--- Assignment ---
Reproduce the records below exactly, but only between the lines holding "X812800Y584200D03*" and "X1092200Y228600D03*", inclusive.

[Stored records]
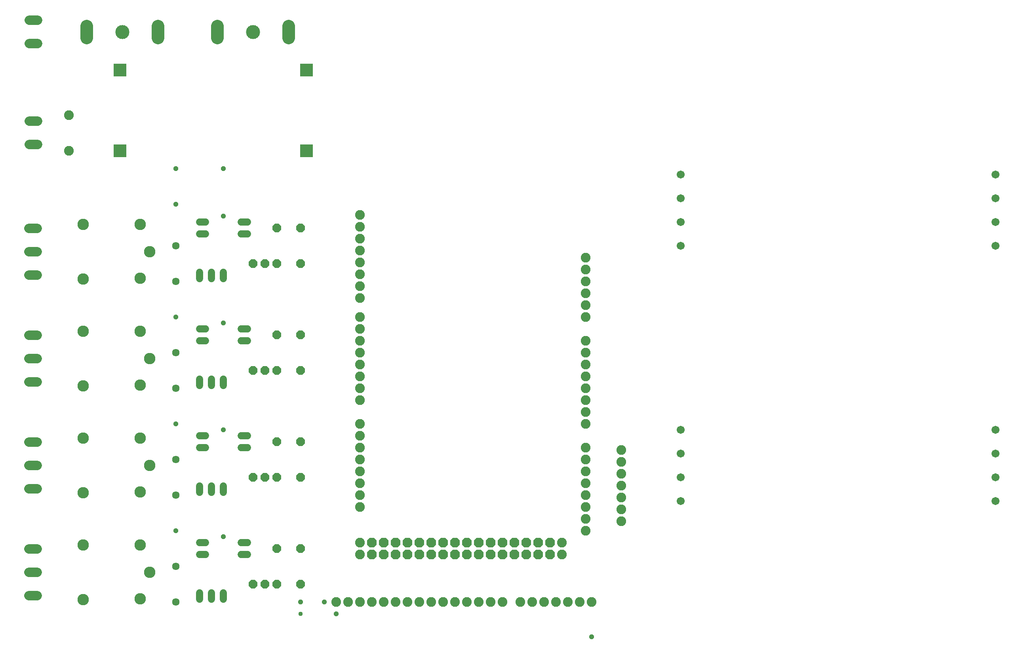
<source format=gbr>
G04 EAGLE Gerber RS-274X export*
G75*
%MOMM*%
%FSLAX34Y34*%
%LPD*%
%INSoldermask Bottom*%
%IPPOS*%
%AMOC8*
5,1,8,0,0,1.08239X$1,22.5*%
G01*
%ADD10C,2.082800*%
%ADD11C,1.611200*%
%ADD12C,1.993900*%
%ADD13C,2.743200*%
%ADD14C,2.997200*%
%ADD15C,2.453200*%
%ADD16P,2.034460X8X22.500000*%
%ADD17C,1.524000*%
%ADD18P,2.034460X8X112.500000*%
%ADD19P,2.034460X8X292.500000*%
%ADD20R,2.703200X2.703200*%
%ADD21C,1.711200*%
%ADD22P,2.254402X8X202.500000*%
%ADD23P,1.038661X8X22.500000*%
%ADD24C,0.959600*%


D10*
X1155700Y127000D03*
X1181100Y127000D03*
X1206500Y127000D03*
X1231900Y127000D03*
X1257300Y127000D03*
X1282700Y127000D03*
X1308100Y127000D03*
D11*
X419100Y584200D03*
X419100Y660400D03*
X419100Y812800D03*
X419100Y889000D03*
X419100Y355600D03*
X419100Y431800D03*
X419100Y127000D03*
X419100Y203200D03*
D12*
X123054Y697700D02*
X105147Y697700D01*
X105147Y647700D02*
X123054Y647700D01*
X123054Y597700D02*
X105147Y597700D01*
D13*
X228600Y1333500D02*
X228600Y1358900D01*
X381000Y1358900D02*
X381000Y1333500D01*
D14*
X304800Y1346200D03*
D13*
X508000Y1333500D02*
X508000Y1358900D01*
X660400Y1358900D02*
X660400Y1333500D01*
D14*
X584200Y1346200D03*
D15*
X220980Y934720D03*
X220980Y817880D03*
X342900Y819700D03*
X342900Y934720D03*
X363220Y876300D03*
X220980Y706120D03*
X220980Y589280D03*
X342900Y591100D03*
X342900Y706120D03*
X363220Y647700D03*
X220980Y477520D03*
X220980Y360680D03*
X342900Y362500D03*
X342900Y477520D03*
X363220Y419100D03*
X220980Y248920D03*
X220980Y132080D03*
X342900Y133900D03*
X342900Y248920D03*
X363220Y190500D03*
D16*
X584200Y850900D03*
X609600Y850900D03*
X584200Y622300D03*
X609600Y622300D03*
X584200Y393700D03*
X609600Y393700D03*
X584200Y165100D03*
X609600Y165100D03*
D17*
X482600Y711200D02*
X469392Y711200D01*
X469392Y685800D02*
X482600Y685800D01*
X558800Y685800D02*
X572008Y685800D01*
X572008Y711200D02*
X558800Y711200D01*
X482600Y939800D02*
X469392Y939800D01*
X469392Y914400D02*
X482600Y914400D01*
X558800Y914400D02*
X572008Y914400D01*
X572008Y939800D02*
X558800Y939800D01*
X482600Y482600D02*
X469392Y482600D01*
X469392Y457200D02*
X482600Y457200D01*
X558800Y457200D02*
X572008Y457200D01*
X572008Y482600D02*
X558800Y482600D01*
X482600Y254000D02*
X469392Y254000D01*
X469392Y228600D02*
X482600Y228600D01*
X558800Y228600D02*
X572008Y228600D01*
X572008Y254000D02*
X558800Y254000D01*
D12*
X123054Y926300D02*
X105147Y926300D01*
X105147Y876300D02*
X123054Y876300D01*
X123054Y826300D02*
X105147Y826300D01*
D17*
X469900Y603504D02*
X469900Y590296D01*
X520700Y590296D02*
X520700Y603504D01*
X495300Y603504D02*
X495300Y590296D01*
X469900Y818896D02*
X469900Y832104D01*
X520700Y832104D02*
X520700Y818896D01*
X495300Y818896D02*
X495300Y832104D01*
X469900Y374904D02*
X469900Y361696D01*
X520700Y361696D02*
X520700Y374904D01*
X495300Y374904D02*
X495300Y361696D01*
X469900Y146304D02*
X469900Y133096D01*
X520700Y133096D02*
X520700Y146304D01*
X495300Y146304D02*
X495300Y133096D01*
D18*
X685800Y393700D03*
X685800Y469900D03*
D19*
X635000Y241300D03*
X635000Y165100D03*
X635000Y469900D03*
X635000Y393700D03*
D18*
X685800Y622300D03*
X685800Y698500D03*
D10*
X190500Y1168400D03*
X190500Y1092200D03*
D18*
X685800Y165100D03*
X685800Y241300D03*
D19*
X635000Y698500D03*
X635000Y622300D03*
D18*
X685800Y850900D03*
X685800Y927100D03*
D19*
X635000Y927100D03*
X635000Y850900D03*
D10*
X1371600Y299720D03*
X1371600Y325120D03*
X1371600Y350520D03*
X1371600Y375920D03*
X1371600Y401320D03*
X1371600Y426720D03*
X1371600Y452120D03*
D12*
X123054Y469100D02*
X105147Y469100D01*
X105147Y419100D02*
X123054Y419100D01*
X123054Y369100D02*
X105147Y369100D01*
X105347Y1155300D02*
X123254Y1155300D01*
X123254Y1105300D02*
X105347Y1105300D01*
X105147Y240500D02*
X123054Y240500D01*
X123054Y190500D02*
X105147Y190500D01*
X105147Y140500D02*
X123054Y140500D01*
D20*
X299720Y1264920D03*
X299720Y1092200D03*
X698500Y1092200D03*
X698500Y1264920D03*
D21*
X2171700Y495300D03*
X2171700Y444500D03*
X2171700Y393700D03*
X2171700Y342900D03*
X1498600Y495300D03*
X1498600Y444500D03*
X1498600Y393700D03*
X1498600Y342900D03*
X2171700Y1041400D03*
X2171700Y990600D03*
X2171700Y939800D03*
X2171700Y889000D03*
X1498600Y1041400D03*
X1498600Y990600D03*
X1498600Y939800D03*
X1498600Y889000D03*
D10*
X1295400Y431800D03*
X1295400Y406400D03*
X1295400Y381000D03*
X1295400Y355600D03*
X1295400Y330200D03*
X1295400Y304800D03*
X1295400Y279400D03*
X1295400Y457200D03*
X812800Y482600D03*
X812800Y457200D03*
X812800Y431800D03*
X812800Y406400D03*
X812800Y381000D03*
X812800Y355600D03*
X812800Y330200D03*
X812800Y508000D03*
X1295400Y660400D03*
X1295400Y635000D03*
X1295400Y609600D03*
X1295400Y584200D03*
X1295400Y558800D03*
X1295400Y533400D03*
X1295400Y508000D03*
X1295400Y685800D03*
X812800Y711200D03*
X812800Y685800D03*
X812800Y660400D03*
X812800Y635000D03*
X812800Y609600D03*
X812800Y584200D03*
X812800Y558800D03*
X812800Y736600D03*
X812800Y929640D03*
X812800Y904240D03*
X812800Y878840D03*
X812800Y853440D03*
X812800Y828040D03*
X812800Y802640D03*
X812800Y777240D03*
X812800Y955040D03*
D22*
X1016000Y228600D03*
X1016000Y254000D03*
X990600Y228600D03*
X990600Y254000D03*
X965200Y228600D03*
X965200Y254000D03*
X939800Y228600D03*
X939800Y254000D03*
X914400Y228600D03*
X914400Y254000D03*
X889000Y228600D03*
X889000Y254000D03*
X863600Y228600D03*
X863600Y254000D03*
X838200Y228600D03*
X838200Y254000D03*
X1219200Y228600D03*
X1219200Y254000D03*
X1193800Y228600D03*
X1193800Y254000D03*
X1168400Y228600D03*
X1168400Y254000D03*
X1143000Y228600D03*
X1143000Y254000D03*
X1117600Y228600D03*
X1117600Y254000D03*
X1092200Y228600D03*
X1092200Y254000D03*
X1066800Y228600D03*
X1066800Y254000D03*
X1041400Y228600D03*
X1041400Y254000D03*
D10*
X1244600Y254000D03*
X1244600Y228600D03*
X812800Y254000D03*
X812800Y228600D03*
X1295400Y863600D03*
X1295400Y838200D03*
X1295400Y812800D03*
X1295400Y787400D03*
X1295400Y762000D03*
X1295400Y736600D03*
D12*
X123254Y1371200D02*
X105347Y1371200D01*
X105347Y1321200D02*
X123254Y1321200D01*
D10*
X762000Y127000D03*
X787400Y127000D03*
X812800Y127000D03*
X838200Y127000D03*
X863600Y127000D03*
X889000Y127000D03*
X914400Y127000D03*
X939800Y127000D03*
X965200Y127000D03*
X990600Y127000D03*
X1016000Y127000D03*
X1041400Y127000D03*
X1066800Y127000D03*
X1092200Y127000D03*
X1117600Y127000D03*
D23*
X520700Y266700D03*
X520700Y495300D03*
X520700Y723900D03*
X520700Y952500D03*
X520700Y1054100D03*
X419100Y977900D03*
X419100Y1054100D03*
X685800Y127000D03*
X736600Y127000D03*
X419100Y279400D03*
X419100Y736600D03*
X419100Y508000D03*
X762000Y101600D03*
D24*
X685800Y101600D03*
D23*
X1308100Y52042D03*
M02*

</source>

--- Answer ---
X812800Y584200D03*
X812800Y558800D03*
X812800Y736600D03*
X812800Y929640D03*
X812800Y904240D03*
X812800Y878840D03*
X812800Y853440D03*
X812800Y828040D03*
X812800Y802640D03*
X812800Y777240D03*
X812800Y955040D03*
D22*
X1016000Y228600D03*
X1016000Y254000D03*
X990600Y228600D03*
X990600Y254000D03*
X965200Y228600D03*
X965200Y254000D03*
X939800Y228600D03*
X939800Y254000D03*
X914400Y228600D03*
X914400Y254000D03*
X889000Y228600D03*
X889000Y254000D03*
X863600Y228600D03*
X863600Y254000D03*
X838200Y228600D03*
X838200Y254000D03*
X1219200Y228600D03*
X1219200Y254000D03*
X1193800Y228600D03*
X1193800Y254000D03*
X1168400Y228600D03*
X1168400Y254000D03*
X1143000Y228600D03*
X1143000Y254000D03*
X1117600Y228600D03*
X1117600Y254000D03*
X1092200Y228600D03*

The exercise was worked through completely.